_THE TASK_. Rewrite the lines below, swapping "chart" for "graph" and keeping everything else the same. Omit the pictures from your answer.

Stored items from a collection:
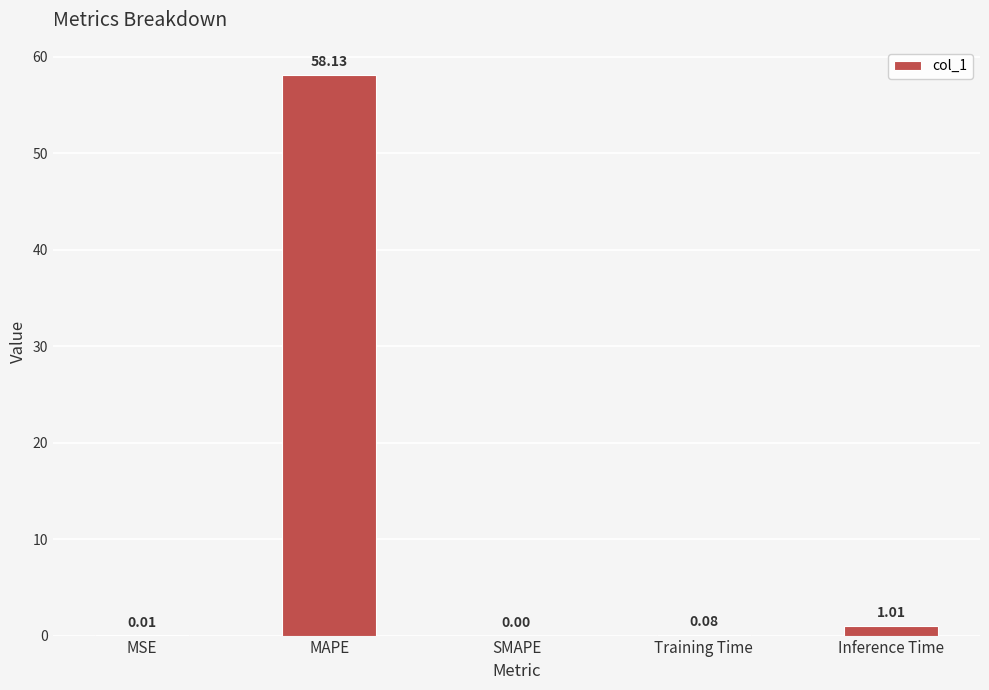

What is the sum of the values at SMAPE and MAPE?

58.1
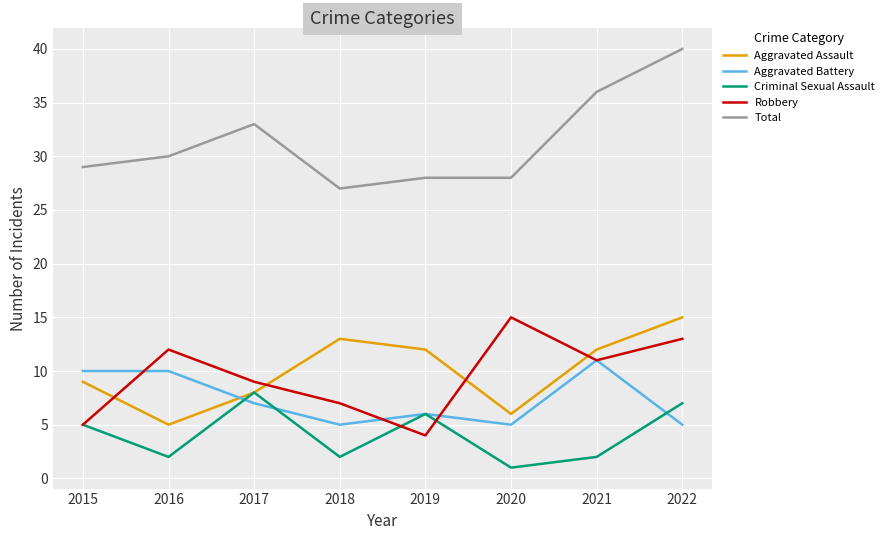

Rank the series at 2018 from highest to lowest value.

Total, Aggravated Assault, Robbery, Aggravated Battery, Criminal Sexual Assault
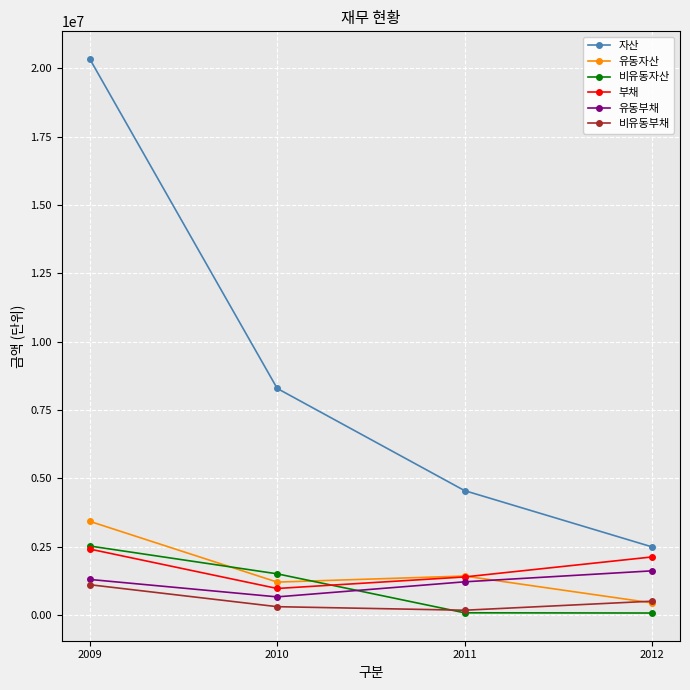

Count the 자산 values in the range 4554386 to 20344641.

3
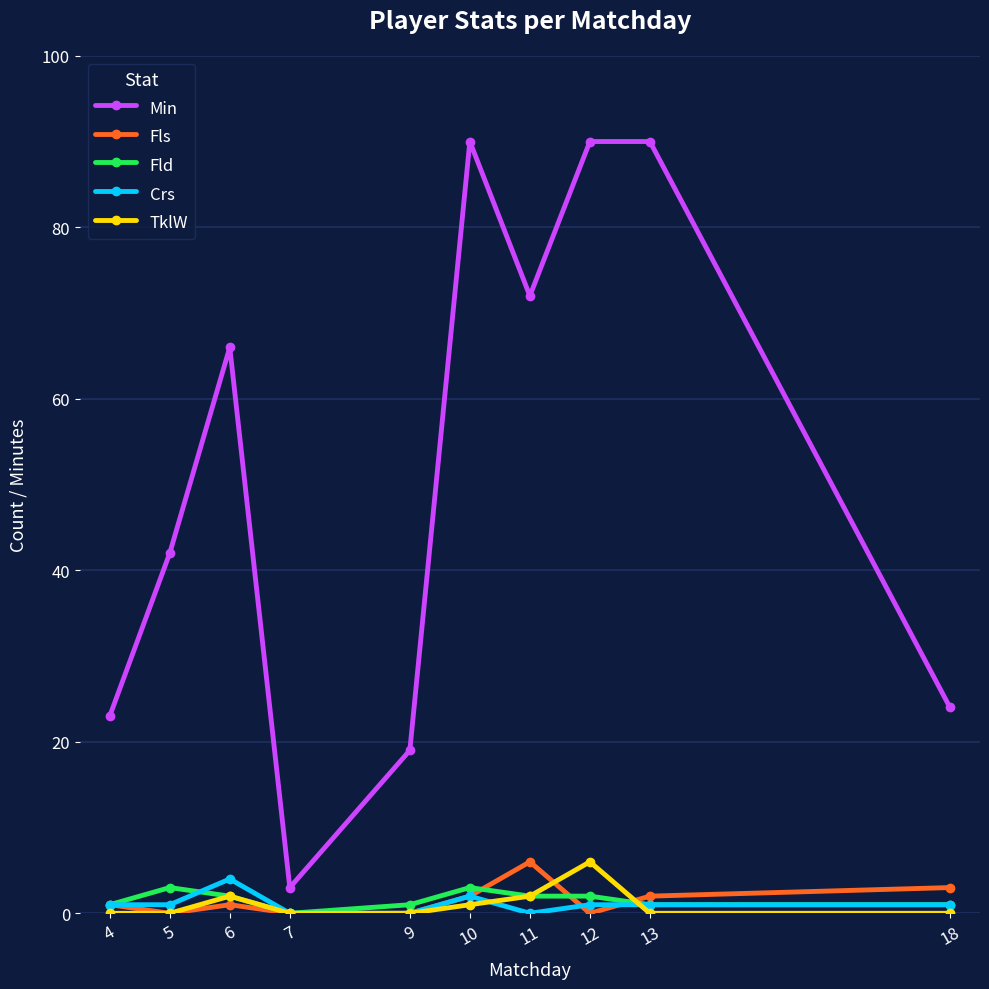

Reading left to right, extract all data points from this chart.

Min: 4=23	5=42	6=66	7=3	9=19	10=90	11=72	12=90	13=90	18=24
Fls: 4=1	5=0	6=1	7=0	9=0	10=2	11=6	12=0	13=2	18=3
Fld: 4=1	5=3	6=2	7=0	9=1	10=3	11=2	12=2	13=1	18=1
Crs: 4=1	5=1	6=4	7=0	9=0	10=2	11=0	12=1	13=1	18=1
TklW: 4=0	5=0	6=2	7=0	9=0	10=1	11=2	12=6	13=0	18=0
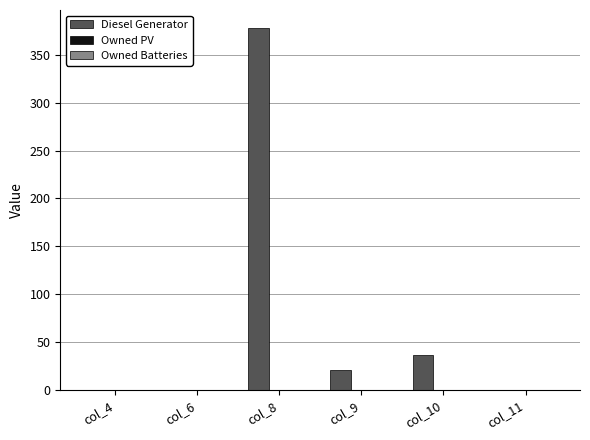

Are the bars horizontal?

No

_RESPONSE TO THIS TASK_.
What is the sum of the values at SMAPE and MAPE?

58.1

Rank the series at 2018 from highest to lowest value.

Total, Aggravated Assault, Robbery, Aggravated Battery, Criminal Sexual Assault

Count the 자산 values in the range 4554386 to 20344641.

3

Reading left to right, extract all data points from this graph.

Min: 4=23	5=42	6=66	7=3	9=19	10=90	11=72	12=90	13=90	18=24
Fls: 4=1	5=0	6=1	7=0	9=0	10=2	11=6	12=0	13=2	18=3
Fld: 4=1	5=3	6=2	7=0	9=1	10=3	11=2	12=2	13=1	18=1
Crs: 4=1	5=1	6=4	7=0	9=0	10=2	11=0	12=1	13=1	18=1
TklW: 4=0	5=0	6=2	7=0	9=0	10=1	11=2	12=6	13=0	18=0

Are the bars horizontal?

No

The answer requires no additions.